I really don't know if I need the locale => "sv" command either. The reason I put it there is because I want it to take the appropriate time from the event in the old log itself and not the time I index the log which of course would be the current time.

Again, unless you have Swedish month names in your logs you don't need it.

The reason I think something is wrong because it says "gracefully stopping" when I try to start it up. I went into my start up configuration and removed "--verbose" and "--configtest" and new error message instead which was called that was:

{:timestamp=>"2015-07-07T08:29:02.918000+0000", :message=>"Failed parsing date from field", :field=>"mytimestamp", :value=>"22/Jun/2015:04:26:23", :exception=>java.lang.IllegalArgumentException: Invalid format: "22/Jun/2015:04:26:23" is malformed at "Jun/2015:04:26:23", :level=>:warn}

I guess this means I've done something wrong when it comes to the format somewhere.

Unless you've already removed locale => "sv" the problem is that you're trying to parse English month names with a Swedish locale.
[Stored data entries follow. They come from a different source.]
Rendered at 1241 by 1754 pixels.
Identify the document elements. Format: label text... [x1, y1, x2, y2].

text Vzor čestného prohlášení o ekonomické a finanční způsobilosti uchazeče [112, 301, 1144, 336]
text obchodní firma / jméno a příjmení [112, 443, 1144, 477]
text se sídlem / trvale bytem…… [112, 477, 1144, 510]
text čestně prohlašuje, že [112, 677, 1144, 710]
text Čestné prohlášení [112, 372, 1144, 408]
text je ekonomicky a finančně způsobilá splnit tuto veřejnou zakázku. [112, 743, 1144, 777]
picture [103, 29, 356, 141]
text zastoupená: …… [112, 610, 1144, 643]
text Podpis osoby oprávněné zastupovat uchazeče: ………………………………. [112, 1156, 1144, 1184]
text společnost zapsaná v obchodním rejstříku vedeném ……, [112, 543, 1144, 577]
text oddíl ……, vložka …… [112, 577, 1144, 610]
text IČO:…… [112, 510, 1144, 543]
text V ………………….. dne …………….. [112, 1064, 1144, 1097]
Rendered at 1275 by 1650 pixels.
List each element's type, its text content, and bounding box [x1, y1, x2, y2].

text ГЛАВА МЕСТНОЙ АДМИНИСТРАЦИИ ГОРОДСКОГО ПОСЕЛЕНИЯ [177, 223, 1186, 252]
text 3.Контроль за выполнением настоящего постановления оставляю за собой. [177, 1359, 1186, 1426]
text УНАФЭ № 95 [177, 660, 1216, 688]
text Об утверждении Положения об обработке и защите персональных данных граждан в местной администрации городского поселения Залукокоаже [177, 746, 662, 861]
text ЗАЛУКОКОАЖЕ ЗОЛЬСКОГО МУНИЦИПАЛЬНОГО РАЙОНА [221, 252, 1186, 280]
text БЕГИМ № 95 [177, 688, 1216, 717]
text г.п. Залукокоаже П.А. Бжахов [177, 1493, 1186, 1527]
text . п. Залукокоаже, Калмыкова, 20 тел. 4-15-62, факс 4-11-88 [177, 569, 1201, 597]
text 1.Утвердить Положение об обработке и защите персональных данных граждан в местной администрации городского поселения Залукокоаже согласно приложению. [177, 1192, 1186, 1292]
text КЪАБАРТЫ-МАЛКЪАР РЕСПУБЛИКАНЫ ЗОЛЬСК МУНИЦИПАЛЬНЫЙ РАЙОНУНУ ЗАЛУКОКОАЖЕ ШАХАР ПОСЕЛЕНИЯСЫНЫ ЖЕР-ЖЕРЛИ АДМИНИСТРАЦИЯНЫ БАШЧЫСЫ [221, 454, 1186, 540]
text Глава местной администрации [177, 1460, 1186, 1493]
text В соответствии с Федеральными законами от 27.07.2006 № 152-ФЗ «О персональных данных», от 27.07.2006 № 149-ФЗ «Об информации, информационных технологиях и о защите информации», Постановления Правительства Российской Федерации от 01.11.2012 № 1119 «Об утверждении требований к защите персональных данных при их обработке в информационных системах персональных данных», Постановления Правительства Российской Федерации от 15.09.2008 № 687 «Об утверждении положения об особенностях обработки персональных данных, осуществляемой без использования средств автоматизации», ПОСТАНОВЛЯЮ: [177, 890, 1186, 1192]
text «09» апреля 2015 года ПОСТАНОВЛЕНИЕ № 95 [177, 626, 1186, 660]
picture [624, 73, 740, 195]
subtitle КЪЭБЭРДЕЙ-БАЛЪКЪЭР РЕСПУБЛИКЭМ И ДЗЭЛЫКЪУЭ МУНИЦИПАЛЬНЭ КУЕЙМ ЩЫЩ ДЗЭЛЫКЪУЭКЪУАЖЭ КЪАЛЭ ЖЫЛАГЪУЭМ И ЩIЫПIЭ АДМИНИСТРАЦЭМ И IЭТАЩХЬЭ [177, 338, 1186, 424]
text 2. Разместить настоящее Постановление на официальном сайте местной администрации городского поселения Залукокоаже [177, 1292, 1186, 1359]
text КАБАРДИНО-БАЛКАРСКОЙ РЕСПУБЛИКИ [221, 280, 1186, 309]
Hi yes that seemed to solve the problem. I don't know if I am thinking in the right terms when it comes to the visualizing part. I managed to get out the right date in the right format which is "22/Jun/2015:13:35:54" and it feels really great. Although it might not fill it's purpose I had in store all along. The thing is I am trying to use the field "mytimestamp" as a term on the X axel in the line chart but when I try that it divides the string in total so there are different points like "22", "Jun", "2015", "13", "35" and so on. I guess it take delimiters like "/" and ":" in account when it does the divide?

Just use the date filter to parse string timestamps (your mytimestamp field) into the standard @timestamp field.

Thank you. Yes there is an input at the top. I am not really sure about the "match" part under the grok pattern either. I don't know if you see but I'm actually using one repository pattern that you showed me a few days ago and I'm also using a custom timestamp pattern right after that one. Is that syntax acceptable? by yseo

What do you add under the date filter to be able to parse a regular string onto the original timestamp? I have looked around under the date filter but I don't seem to find something appropriate.

I found it. It was well hidden. It's the "target" one right? Although they don't show the syntax for it.

The target parameter is indeed used to select the destination field, i.e. the name of the field where the resulting timestamp is stored. You don't have to touch it since it defaults to @timestamp which is what you should be using.